How “Calling MCP via Code” Works

Instead of relying on the LLM’s native JSON tool-calling capabilities ({"name": "my_tool", "args": {...}}), the agent is given access to a secure sandbox (like a Python REPL or bash shell) and instructed to write standard code to interact with tools.

The workflow looks like this:

  1. The Prompt: The LLM is given a very lightweight instruction: “You have access to an MCP Gateway at https://mcp-gateway.internal. Use the mcp-client library in Python to discover and interact with tools.”
  2. Dynamic Discovery (Script 1): The agent writes a Python script to call the gateway’s tools/list endpoint. It prints the names of the tools to standard output (stdout).
  3. Reading the Output: The LLM reads the stdout, identifies the tool it needs (e.g., execute_sql), and asks the gateway for the specific schema of just that one tool.
  4. Execution (Script 2): The agent writes a second Python script that connects to the gateway, invokes the specific tool with the correct arguments, and prints the result.

Why this is brilliant: The LLM only consumes context for the exact tool it decides to use, right when it needs it. The context window stays tiny and focused.


Do you need to change the MCP Gateway to support this?

From a pure protocol perspective, the Gateway doesn’t care if the client is a rigid UI framework, an orchestration engine, or a Python script written by an AI 5 seconds ago. Standard MCP requests look the same.

However, because coding agents behave differently than standard orchestrators, your Gateway needs four specific features to support this pattern safely and efficiently:

1. Robust SSE (Server-Sent Events) HTTP Support

Many local MCP setups rely on stdio (standard input/output streams) to communicate. A script running in an agent’s cloud sandbox cannot use stdio to talk to your centralized enterprise Gateway.

  • Gateway Requirement: Your Gateway must expose the MCP SSE transport over HTTP/HTTPS. The agent’s generated code will use HTTP libraries to connect to your gateway’s SSE endpoint to send JSON-RPC messages.

2. Advanced Search / Filtering for tools/list

If your gateway has 500 backend tools, and the agent writes a script to call tools/list, the gateway will return all 500 descriptions. If the agent prints this to stdout, it immediately bloats the context window anyway.
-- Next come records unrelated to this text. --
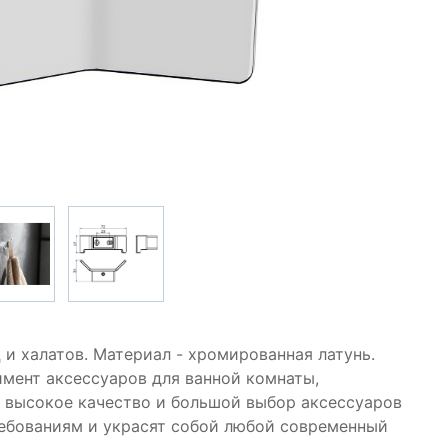
 и халатов. Материал - хромированная латунь.
имент аксессуаров для ванной комнаты,
, высокое качество и большой выбор аксессуаров
ебованиям и украсят собой любой современный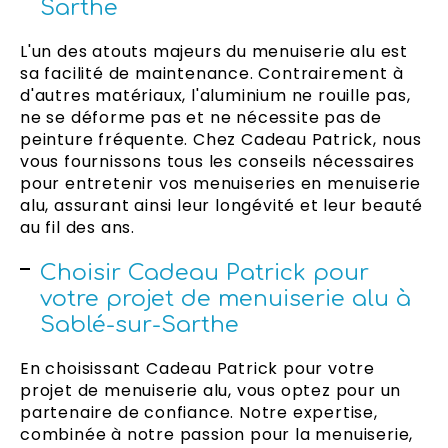
Sarthe
L'un des atouts majeurs du menuiserie alu est
sa facilité de maintenance. Contrairement à
d'autres matériaux, l'aluminium ne rouille pas,
ne se déforme pas et ne nécessite pas de
peinture fréquente. Chez Cadeau Patrick, nous
vous fournissons tous les conseils nécessaires
pour entretenir vos menuiseries en menuiserie
alu, assurant ainsi leur longévité et leur beauté
au fil des ans.
Choisir Cadeau Patrick pour
votre projet de menuiserie alu à
Sablé-sur-Sarthe
En choisissant Cadeau Patrick pour votre
projet de menuiserie alu, vous optez pour un
partenaire de confiance. Notre expertise,
combinée à notre passion pour la menuiserie,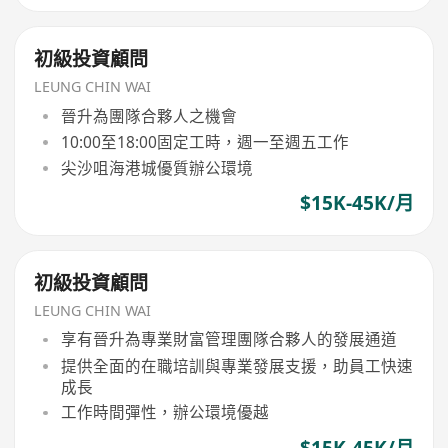
初級投資顧問
LEUNG CHIN WAI
晉升為團隊合夥人之機會
10:00至18:00固定工時，週一至週五工作
尖沙咀海港城優質辦公環境
$15K-45K/月
初級投資顧問
LEUNG CHIN WAI
享有晉升為專業財富管理團隊合夥人的發展通道
提供全面的在職培訓與專業發展支援，助員工快速
成長
工作時間彈性，辦公環境優越
$15K-45K/月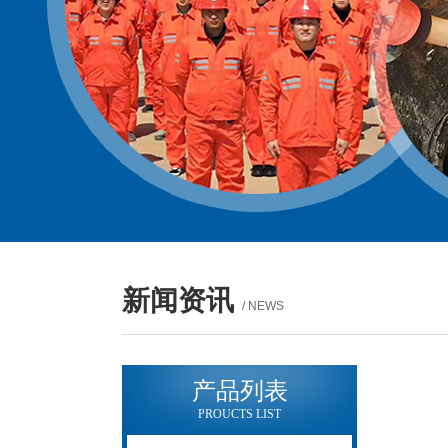
新闻资讯
/ NEWS
产品列表
PROUCTS LIST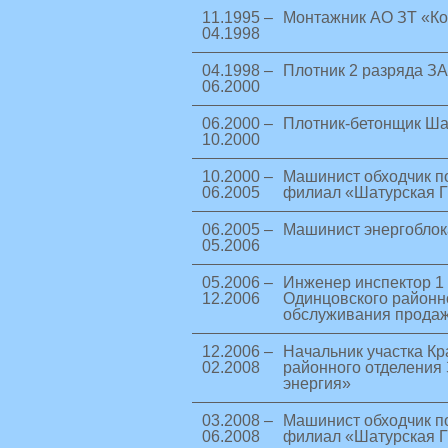
11.1995 –
Монтажник АО ЗТ «Ко
04.1998
04.1998 –
Плотник 2 разряда З
06.2000
06.2000 –
Плотник-бетонщик Ша
10.2000
10.2000 –
Машинист обходчик п
06.2005
филиал «Шатурская 
06.2005 –
Машинист энергобло
05.2006
05.2006 –
Инженер инспектор 1 
12.2006
Одинцовского районн
обслуживания продаж
12.2006 –
Начальник участка Кр
02.2008
районного отделения
энергия»
03.2008 –
Машинист обходчик п
06.2008
филиал «Шатурская 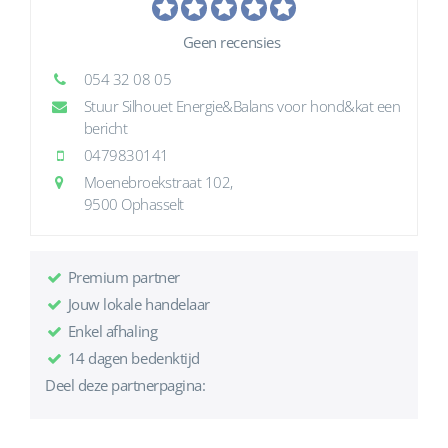
Geen recensies
054 32 08 05
Stuur Silhouet Energie&Balans voor hond&kat een
bericht
0479830141
Moenebroekstraat 102,
9500 Ophasselt
Premium partner
Jouw lokale handelaar
Enkel afhaling
14 dagen bedenktijd
Deel deze partnerpagina: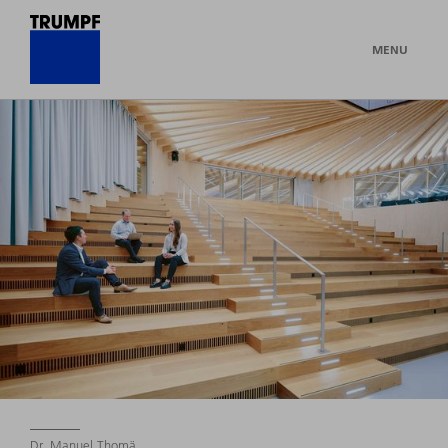
MENU
Dr. Manuel Thomä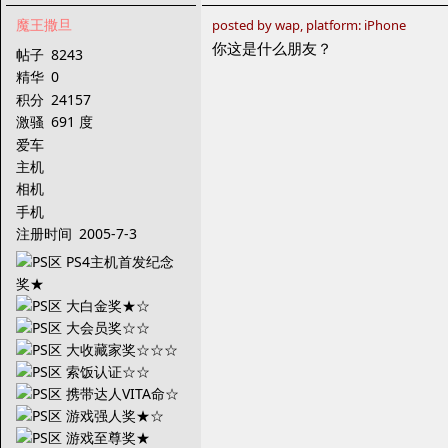
魔王撒旦
posted by wap, platform: iPhone
你这是什么朋友？
帖子
8243
精华
0
积分
24157
激骚
691 度
爱车
主机
相机
手机
注册时间
2005-7-3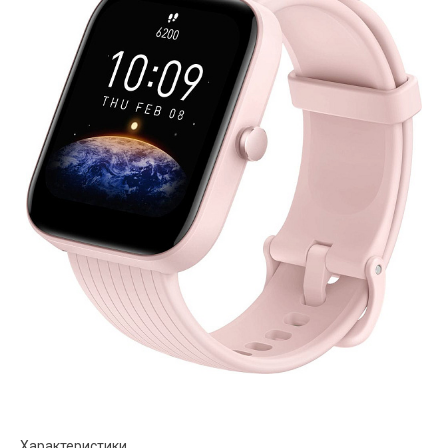
Характеристики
  • Gateway Requirement: You should extend the gateway to support query-based or semantic filtering on tool discovery.
    • Instead of just tools/list, support parameters like: tools/list?query=database or tools/list?intent=create_user.
    • This allows the agent to write code like: client.search_tools("database") and only get back 3 relevant tool schemas instead of 500.

3. Ephemeral Tokens & Environment Variable Injection

When an agent writes a script to call your gateway, that script needs to authenticate. Hardcoding API keys in generated scripts is a severe security risk.

  • Gateway Requirement: The Gateway must validate standard OAuth/JWT tokens. You must configure the agent’s runtime environment (the docker container or REPL) to have the token injected as an environment variable (e.g., GATEWAY_TOKEN).
  • The agent’s prompt tells it: “Use os.environ.get('GATEWAY_TOKEN') to authenticate your MCP client.” The Gateway simply validates this Bearer token as usual.

4. Aggressive Rate Limiting and Infinite Loop Protection

Human developers get tired; AI agents writing code do not. A common failure mode for coding agents is writing a while True: loop that repeatedly calls an MCP tool because of a parsing bug.

  • Gateway Requirement: Since you are using NetworkNT, you must heavily utilize the limit (Rate Limiting) module.
  • Implement strict API rate limiting by client_id or token.
  • If an agent script hits the gateway 50 times in 2 seconds, the gateway must return a HTTP 429 (Too Many Requests). The agent’s code will catch the exception, read the 429 error, and usually realize it needs to slow down or fix its logic.

Summary

You do not need to invent a new protocol. To support agents coding their own tool calls, you just need to ensure your Gateway operates beautifully over HTTP/SSE, provides filtered/paginated tool discovery, and is fortified with strict rate limits to protect against runaway AI loops.